__Action item__. Reproduce verbatim the line containing "left hip: (331, 202)" and every line that follows it through the end of the entries below, omitting all pictures.

Collected data
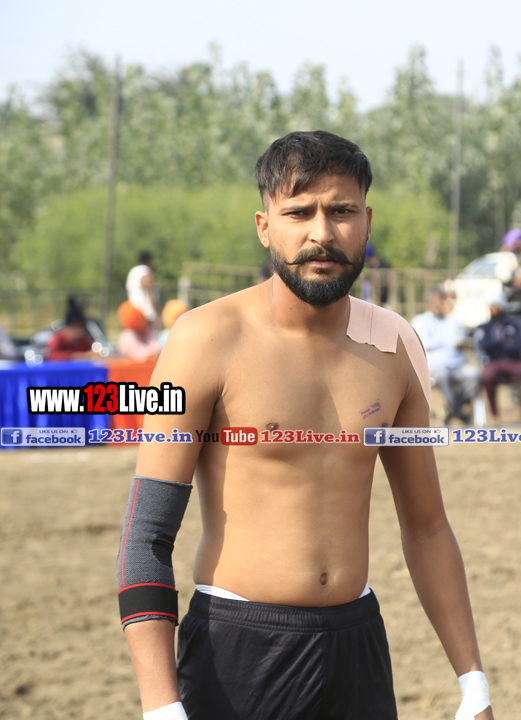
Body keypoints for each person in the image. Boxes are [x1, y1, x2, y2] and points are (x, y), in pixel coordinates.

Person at [118, 131, 493, 720]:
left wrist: (474, 684)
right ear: (265, 226)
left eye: (341, 211)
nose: (322, 233)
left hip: (358, 649)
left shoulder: (396, 345)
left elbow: (427, 529)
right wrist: (161, 707)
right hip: (237, 652)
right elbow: (146, 537)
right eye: (298, 213)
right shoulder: (202, 340)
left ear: (366, 221)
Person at [412, 288, 483, 425]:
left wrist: (451, 321)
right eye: (439, 300)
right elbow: (423, 344)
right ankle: (458, 411)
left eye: (443, 300)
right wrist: (447, 343)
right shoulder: (420, 321)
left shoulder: (452, 320)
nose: (442, 303)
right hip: (436, 366)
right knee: (442, 375)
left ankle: (451, 409)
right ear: (430, 302)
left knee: (474, 375)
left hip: (457, 364)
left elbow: (461, 341)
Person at [475, 293, 521, 426]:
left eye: (497, 306)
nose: (494, 309)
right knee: (488, 377)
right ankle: (494, 414)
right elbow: (485, 346)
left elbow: (518, 346)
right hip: (493, 362)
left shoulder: (514, 325)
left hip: (514, 361)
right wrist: (504, 341)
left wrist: (496, 343)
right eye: (492, 306)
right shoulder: (484, 327)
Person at [127, 251, 160, 329]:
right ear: (149, 261)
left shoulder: (132, 271)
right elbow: (150, 293)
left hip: (133, 312)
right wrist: (156, 313)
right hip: (146, 315)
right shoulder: (145, 271)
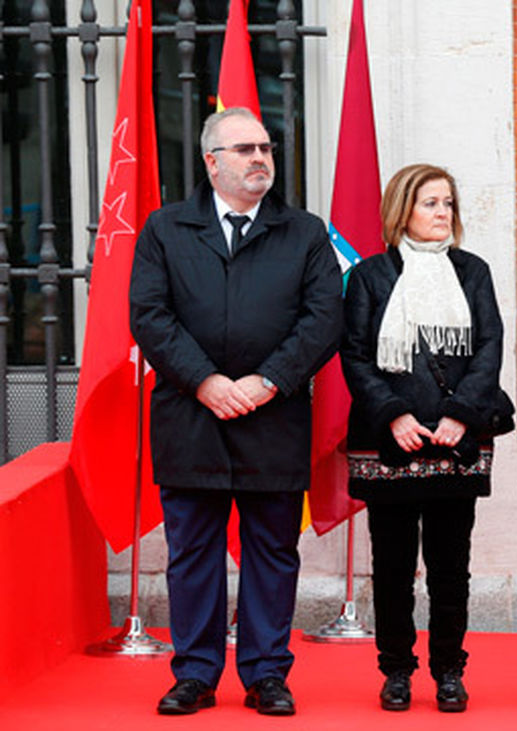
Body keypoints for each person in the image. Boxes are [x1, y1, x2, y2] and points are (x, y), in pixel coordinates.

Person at [129, 107, 343, 716]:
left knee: (272, 552)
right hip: (190, 416)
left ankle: (266, 674)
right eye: (244, 149)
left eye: (266, 149)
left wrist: (268, 380)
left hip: (271, 417)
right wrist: (205, 382)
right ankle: (194, 673)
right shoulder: (165, 229)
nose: (259, 159)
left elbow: (324, 317)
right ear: (211, 162)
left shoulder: (303, 232)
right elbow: (149, 314)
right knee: (192, 552)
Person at [340, 164, 507, 713]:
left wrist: (460, 414)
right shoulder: (370, 276)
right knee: (391, 566)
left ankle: (448, 670)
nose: (443, 213)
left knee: (449, 566)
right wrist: (394, 415)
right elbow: (356, 355)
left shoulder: (473, 272)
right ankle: (396, 670)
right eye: (431, 203)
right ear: (402, 211)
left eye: (448, 204)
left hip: (455, 443)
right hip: (389, 442)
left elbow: (490, 348)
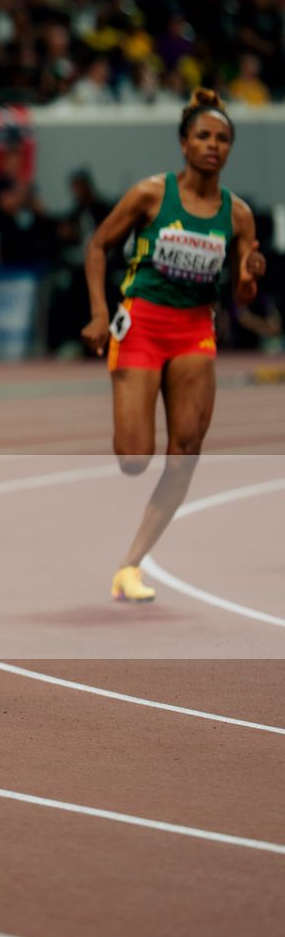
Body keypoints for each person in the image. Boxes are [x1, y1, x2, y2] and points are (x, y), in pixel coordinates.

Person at [82, 87, 266, 601]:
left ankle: (131, 565)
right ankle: (129, 400)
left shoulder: (239, 215)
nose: (213, 145)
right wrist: (100, 313)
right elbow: (98, 246)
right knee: (134, 458)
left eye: (223, 138)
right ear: (184, 143)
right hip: (142, 324)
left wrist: (250, 276)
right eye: (203, 135)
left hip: (194, 331)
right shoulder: (150, 194)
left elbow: (242, 293)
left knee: (186, 453)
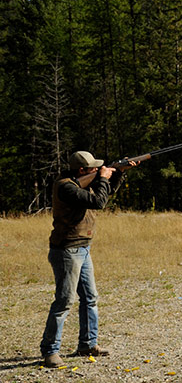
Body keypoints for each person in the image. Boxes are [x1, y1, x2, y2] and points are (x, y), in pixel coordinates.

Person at [40, 150, 134, 368]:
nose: (97, 170)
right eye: (93, 168)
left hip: (83, 247)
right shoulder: (66, 186)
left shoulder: (80, 182)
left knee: (90, 298)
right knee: (64, 301)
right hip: (67, 250)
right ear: (82, 171)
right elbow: (98, 202)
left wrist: (118, 173)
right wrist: (102, 177)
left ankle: (87, 344)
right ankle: (50, 350)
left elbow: (105, 193)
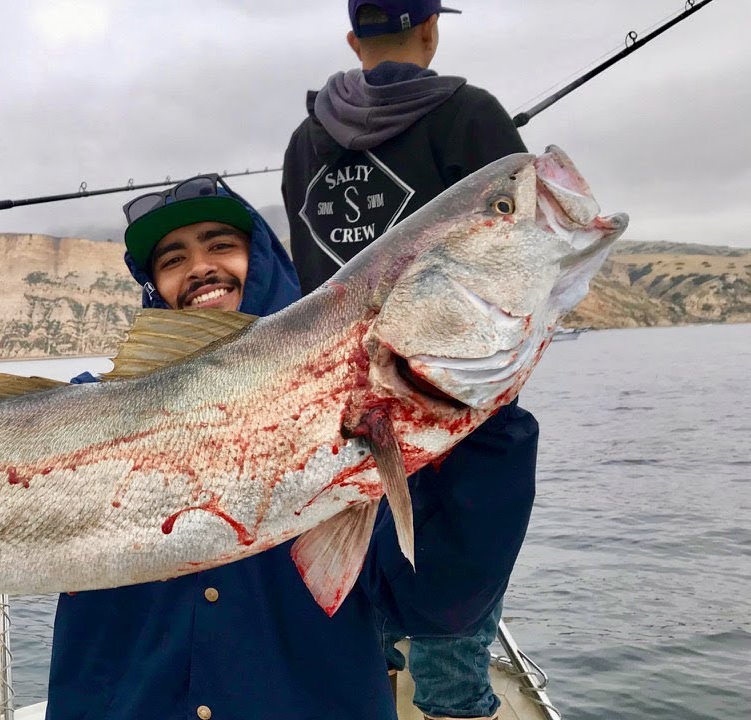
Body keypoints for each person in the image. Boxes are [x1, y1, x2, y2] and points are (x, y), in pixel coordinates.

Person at [41, 176, 537, 720]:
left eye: (221, 245)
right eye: (173, 259)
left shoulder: (368, 411)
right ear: (154, 288)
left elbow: (437, 603)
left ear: (264, 259)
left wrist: (487, 435)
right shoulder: (82, 414)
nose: (200, 267)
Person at [281, 3, 534, 718]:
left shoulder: (305, 142)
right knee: (454, 637)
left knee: (360, 628)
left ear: (354, 40)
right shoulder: (471, 115)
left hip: (339, 425)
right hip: (455, 424)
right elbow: (518, 251)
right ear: (431, 29)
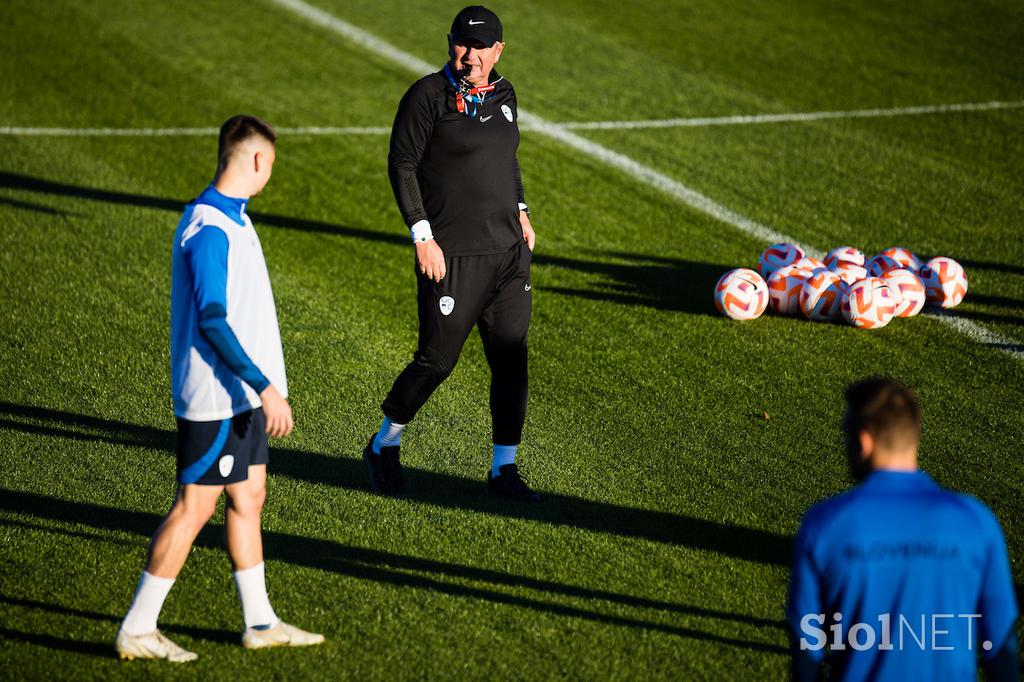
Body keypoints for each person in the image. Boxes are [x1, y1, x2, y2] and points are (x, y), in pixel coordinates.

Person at [115, 115, 324, 662]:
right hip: (218, 396)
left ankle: (259, 622)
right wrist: (265, 387)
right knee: (193, 509)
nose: (269, 175)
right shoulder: (210, 229)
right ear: (256, 160)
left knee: (249, 496)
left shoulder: (234, 217)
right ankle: (138, 626)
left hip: (243, 398)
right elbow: (212, 318)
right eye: (271, 166)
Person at [365, 6, 539, 502]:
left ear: (498, 51)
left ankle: (503, 468)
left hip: (508, 254)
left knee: (510, 360)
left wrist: (521, 208)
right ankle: (383, 446)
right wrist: (422, 236)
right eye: (463, 45)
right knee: (437, 361)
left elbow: (508, 158)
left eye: (481, 47)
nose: (471, 56)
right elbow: (402, 164)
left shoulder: (505, 94)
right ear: (450, 44)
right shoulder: (427, 96)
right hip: (452, 255)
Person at [787, 377, 1019, 681]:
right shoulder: (976, 522)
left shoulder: (826, 524)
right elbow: (1001, 650)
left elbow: (807, 652)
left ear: (864, 441)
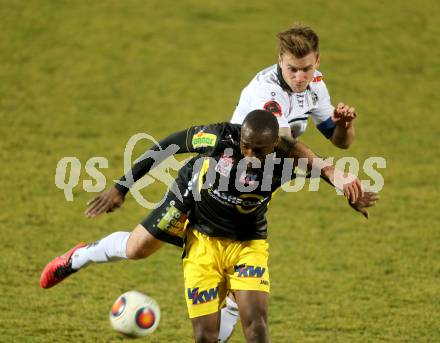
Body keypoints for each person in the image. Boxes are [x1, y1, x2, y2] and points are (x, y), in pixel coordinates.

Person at [40, 111, 377, 342]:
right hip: (193, 204)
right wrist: (122, 186)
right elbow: (169, 144)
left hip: (247, 241)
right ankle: (80, 257)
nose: (250, 155)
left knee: (257, 328)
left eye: (260, 150)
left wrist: (346, 190)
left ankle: (234, 299)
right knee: (136, 250)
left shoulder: (288, 156)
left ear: (274, 146)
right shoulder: (218, 137)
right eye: (246, 146)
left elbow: (323, 167)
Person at [221, 23, 358, 341]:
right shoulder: (265, 92)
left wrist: (344, 125)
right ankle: (85, 254)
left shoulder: (316, 85)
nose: (300, 78)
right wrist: (330, 172)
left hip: (262, 182)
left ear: (317, 62)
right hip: (227, 177)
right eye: (292, 70)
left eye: (306, 69)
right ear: (280, 62)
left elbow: (341, 142)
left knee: (238, 280)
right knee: (143, 246)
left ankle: (228, 308)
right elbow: (283, 143)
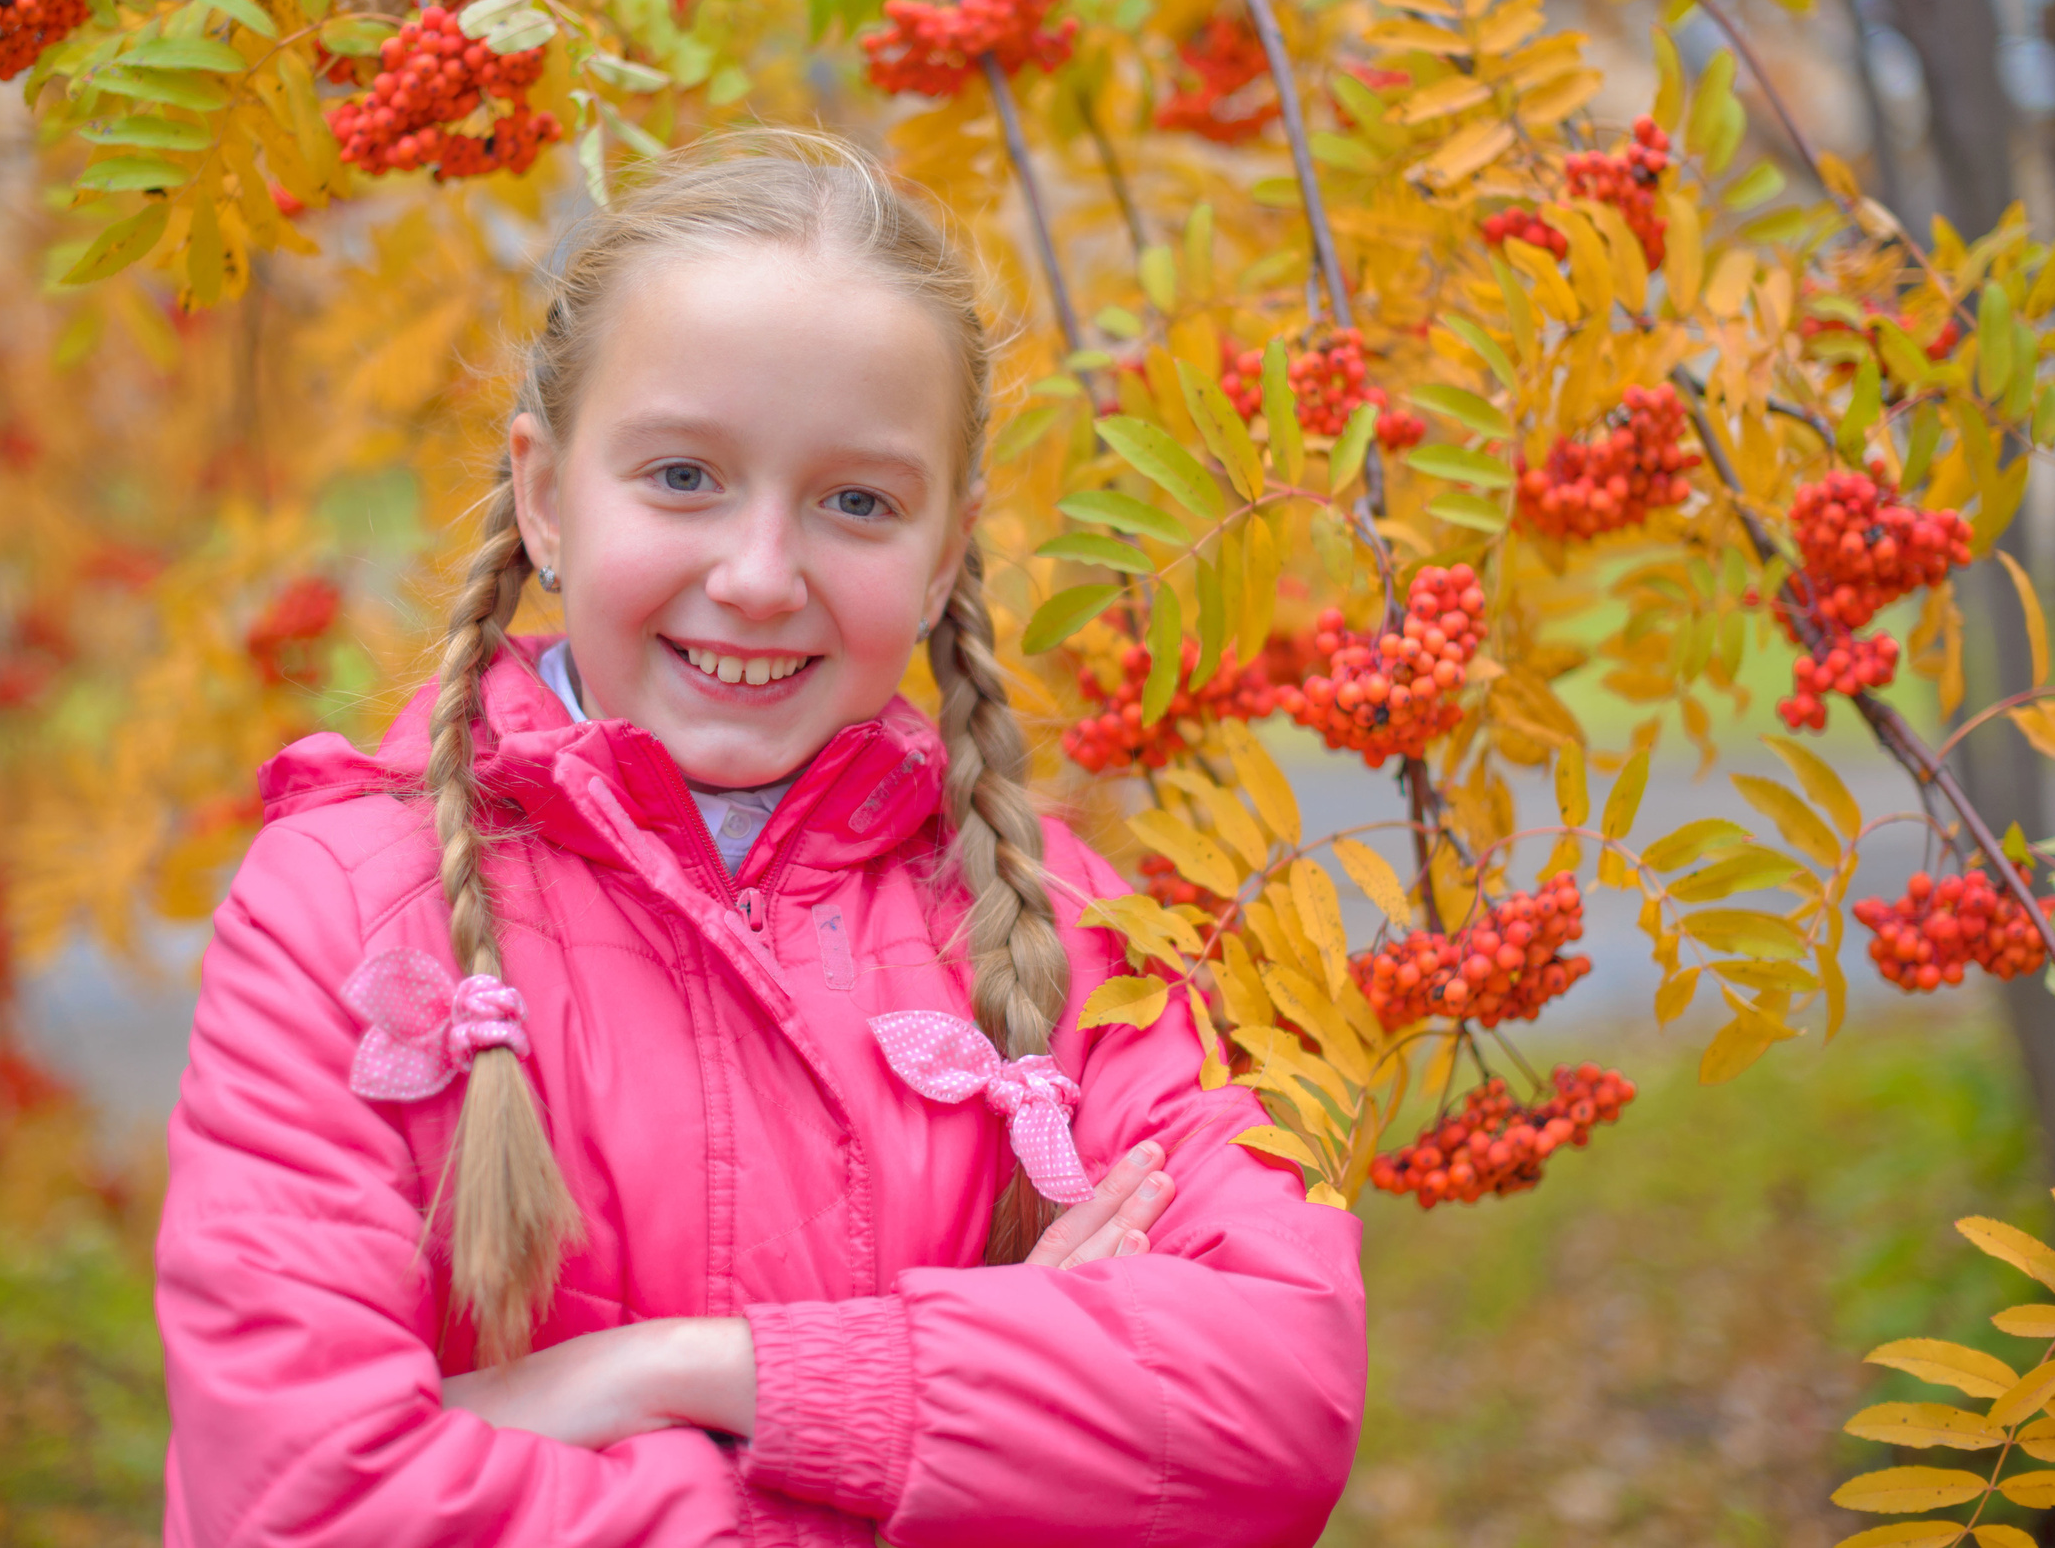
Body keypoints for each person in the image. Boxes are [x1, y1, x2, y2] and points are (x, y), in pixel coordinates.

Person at [154, 130, 1365, 1548]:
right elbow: (311, 1507)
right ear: (545, 493)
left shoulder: (1071, 930)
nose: (758, 574)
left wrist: (689, 1372)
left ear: (944, 552)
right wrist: (987, 1437)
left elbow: (1273, 1406)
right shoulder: (346, 914)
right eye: (683, 476)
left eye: (858, 502)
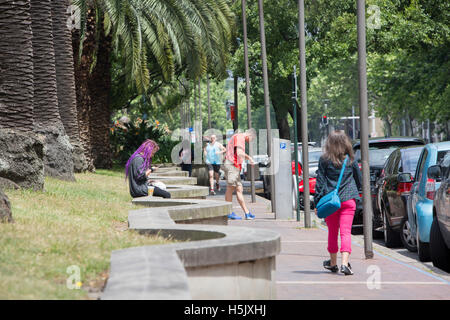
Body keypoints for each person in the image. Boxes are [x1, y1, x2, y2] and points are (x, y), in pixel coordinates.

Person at [314, 131, 362, 276]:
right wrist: (353, 191)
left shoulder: (324, 159)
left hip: (331, 202)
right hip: (348, 200)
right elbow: (359, 180)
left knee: (333, 233)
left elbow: (320, 182)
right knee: (346, 233)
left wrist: (317, 202)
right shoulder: (350, 159)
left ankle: (333, 263)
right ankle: (344, 264)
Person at [223, 129, 256, 220]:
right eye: (251, 139)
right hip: (232, 165)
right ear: (249, 135)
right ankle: (228, 212)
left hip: (234, 166)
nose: (250, 142)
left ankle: (247, 213)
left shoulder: (237, 136)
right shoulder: (240, 137)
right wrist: (249, 158)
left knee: (239, 189)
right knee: (230, 187)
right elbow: (239, 153)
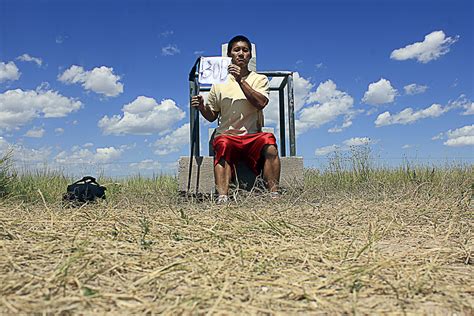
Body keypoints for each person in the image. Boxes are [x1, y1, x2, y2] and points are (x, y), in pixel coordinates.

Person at [191, 35, 281, 203]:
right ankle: (223, 197)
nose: (241, 54)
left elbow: (261, 103)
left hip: (252, 136)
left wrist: (241, 81)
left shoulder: (259, 79)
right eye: (236, 50)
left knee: (270, 143)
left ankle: (274, 194)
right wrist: (202, 107)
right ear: (229, 55)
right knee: (222, 144)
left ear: (250, 55)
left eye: (245, 50)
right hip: (227, 135)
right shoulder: (218, 84)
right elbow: (212, 116)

__Answer section__.
left hip: (331, 202)
right hip: (348, 200)
right elbow: (359, 180)
left knee: (333, 233)
left elbow: (320, 182)
right knee: (346, 233)
left wrist: (317, 202)
right shoulder: (350, 159)
left ankle: (333, 263)
right ankle: (344, 264)
Person at [223, 129, 256, 220]:
right eye: (251, 139)
right hip: (232, 165)
right ear: (249, 135)
right ankle: (228, 212)
left hip: (234, 166)
nose: (250, 142)
left ankle: (247, 213)
left shoulder: (237, 136)
right shoulder: (240, 137)
right wrist: (249, 158)
left knee: (239, 189)
right knee: (230, 187)
right elbow: (239, 153)
Body keypoints for each person in the image. Boxes are [x1, y1, x2, y2] and points are (x, y), in pixel coordinates.

Person at [191, 35, 281, 203]:
right ankle: (223, 197)
nose: (241, 54)
left elbow: (261, 103)
left hip: (252, 136)
left wrist: (241, 81)
left shoulder: (259, 79)
right eye: (236, 50)
left knee: (270, 143)
left ankle: (274, 194)
right wrist: (202, 107)
right ear: (229, 55)
right knee: (222, 144)
left ear: (250, 55)
left eye: (245, 50)
right hip: (227, 135)
right shoulder: (218, 84)
right elbow: (212, 116)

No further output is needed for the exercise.